* Dataset:
----

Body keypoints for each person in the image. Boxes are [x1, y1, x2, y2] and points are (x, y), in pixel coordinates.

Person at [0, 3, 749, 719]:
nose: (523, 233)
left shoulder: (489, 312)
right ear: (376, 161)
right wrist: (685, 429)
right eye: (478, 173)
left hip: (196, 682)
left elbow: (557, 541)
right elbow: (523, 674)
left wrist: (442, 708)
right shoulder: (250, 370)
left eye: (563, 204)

----

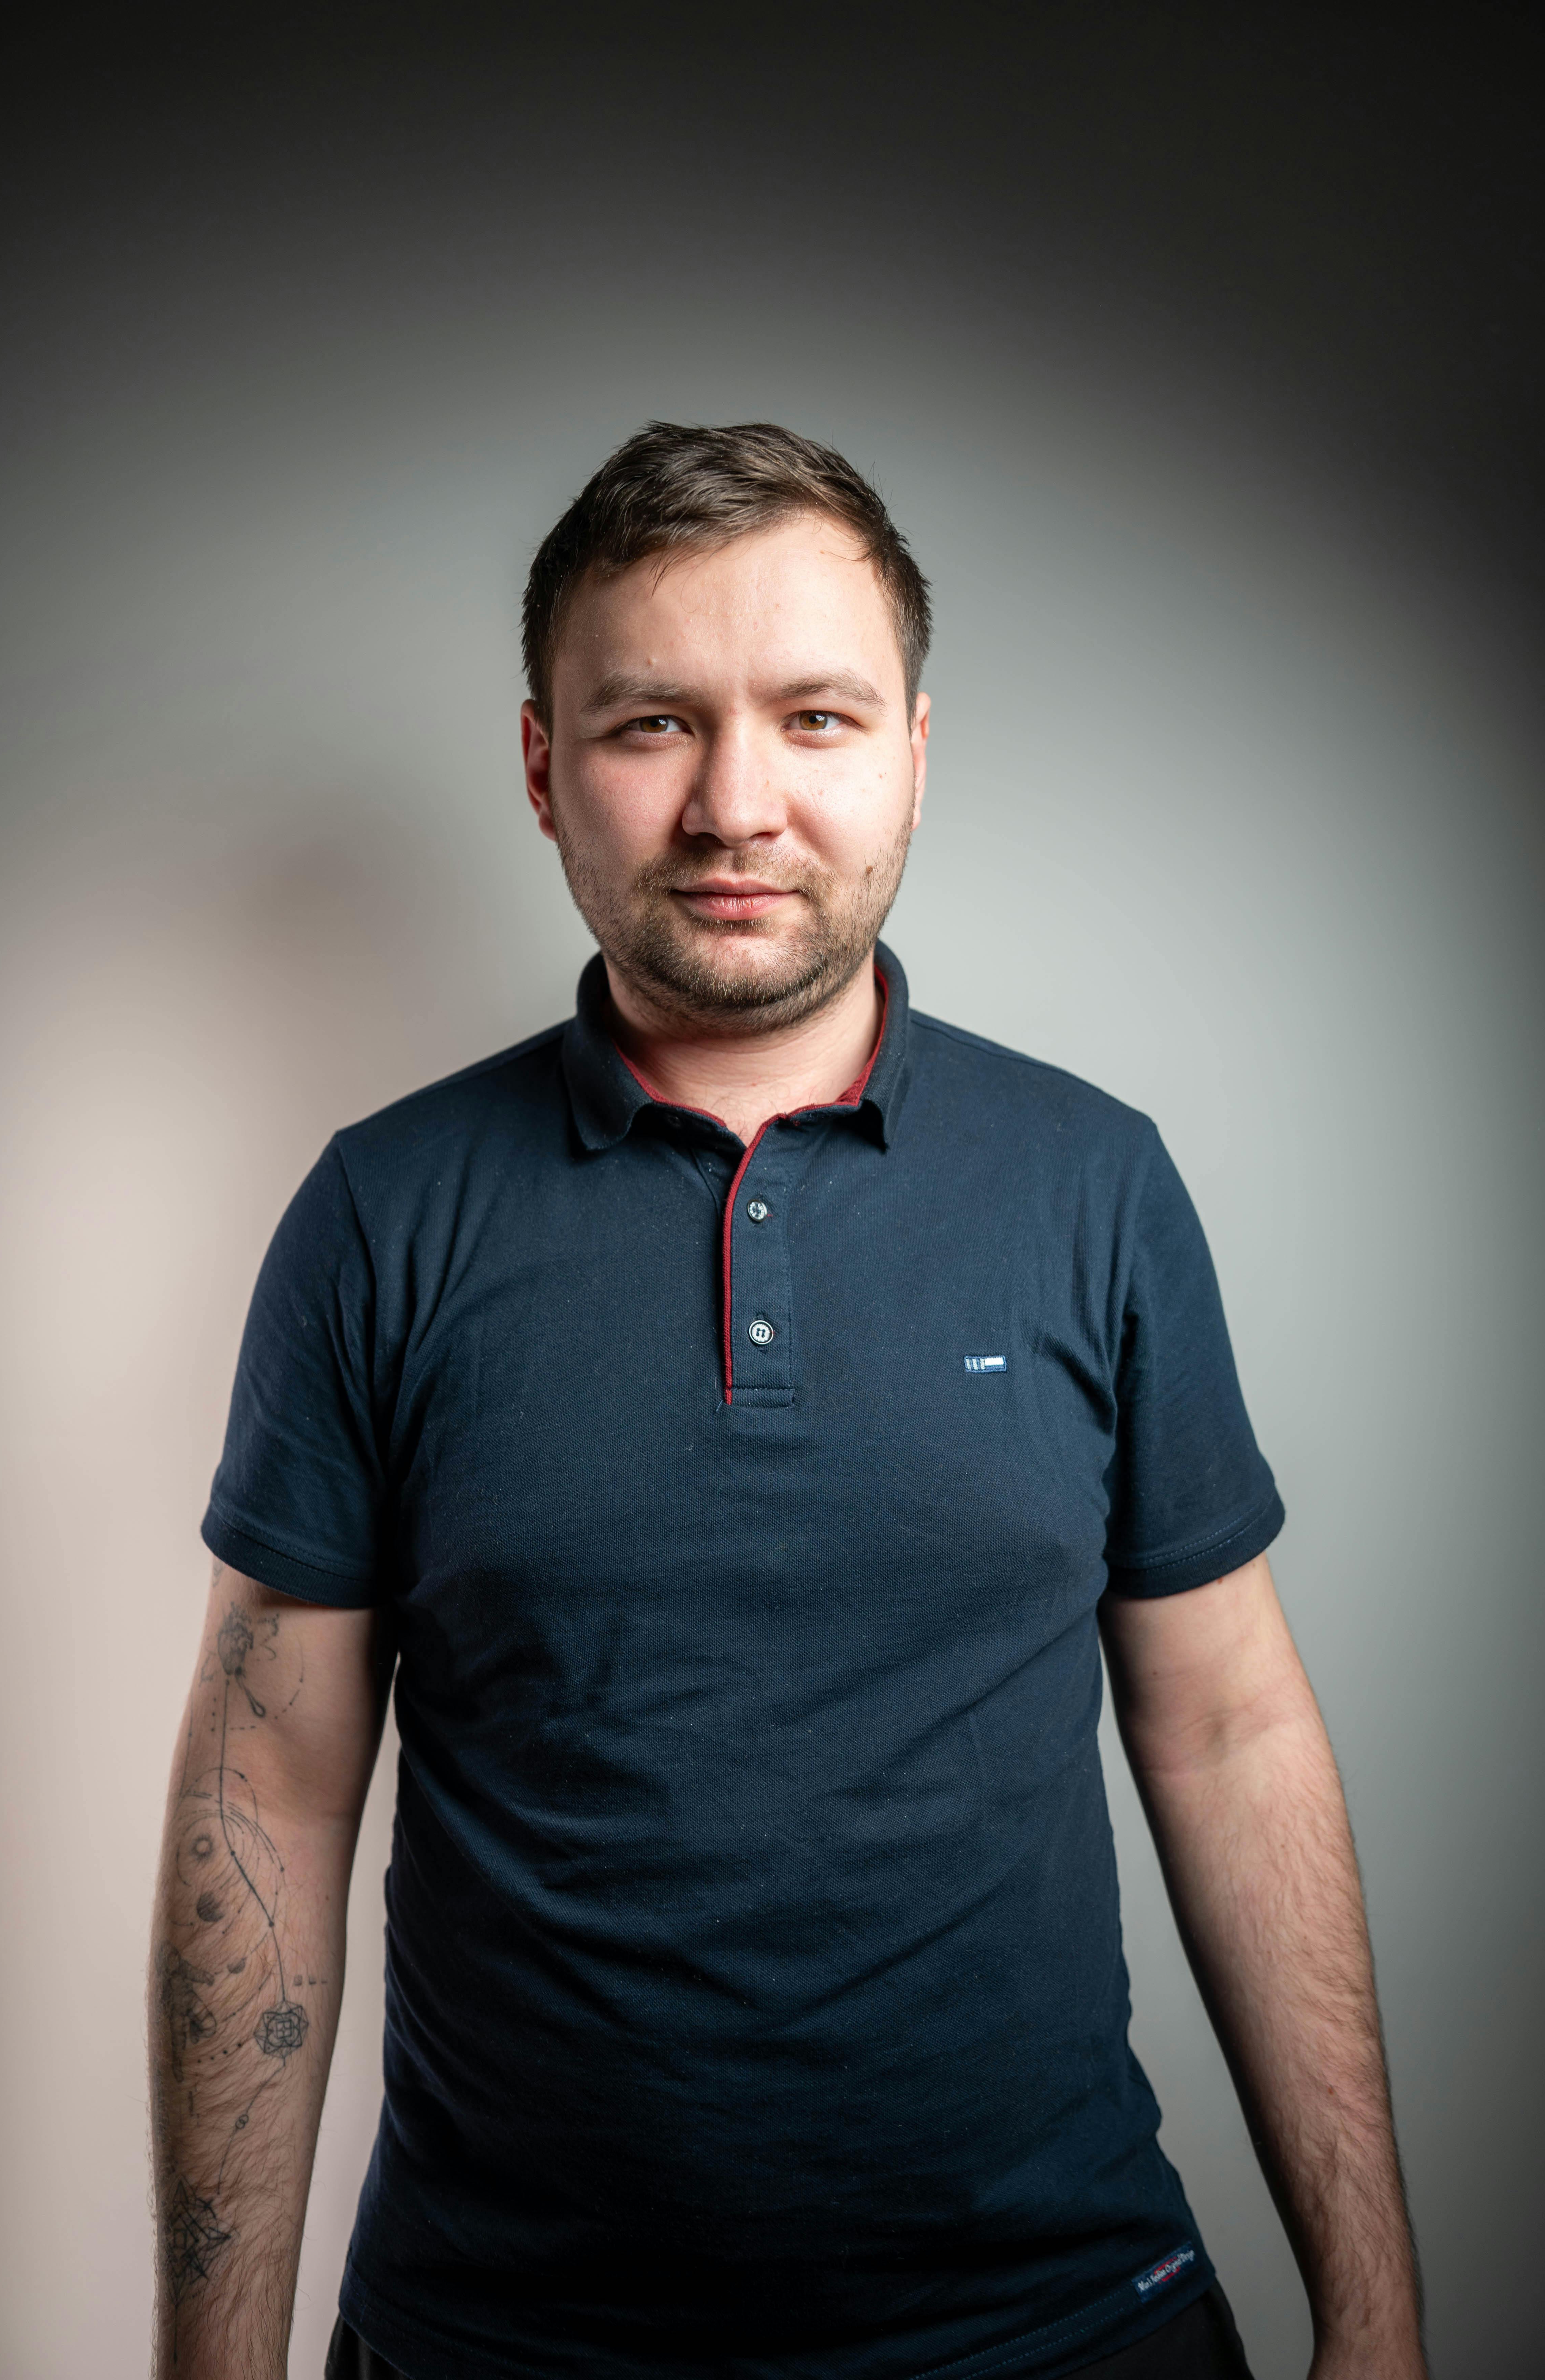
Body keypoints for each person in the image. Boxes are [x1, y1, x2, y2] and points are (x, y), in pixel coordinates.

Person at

----

* Task: Above this task is a listing. Restate, word for word and with nothing added, the lines from the one with "left hip: (196, 682)" through the one with "left eye: (563, 204)".

* Solution:
left hip: (196, 682)
left elbow: (557, 541)
right elbow: (523, 674)
left wrist: (442, 708)
right shoulder: (250, 370)
left eye: (563, 204)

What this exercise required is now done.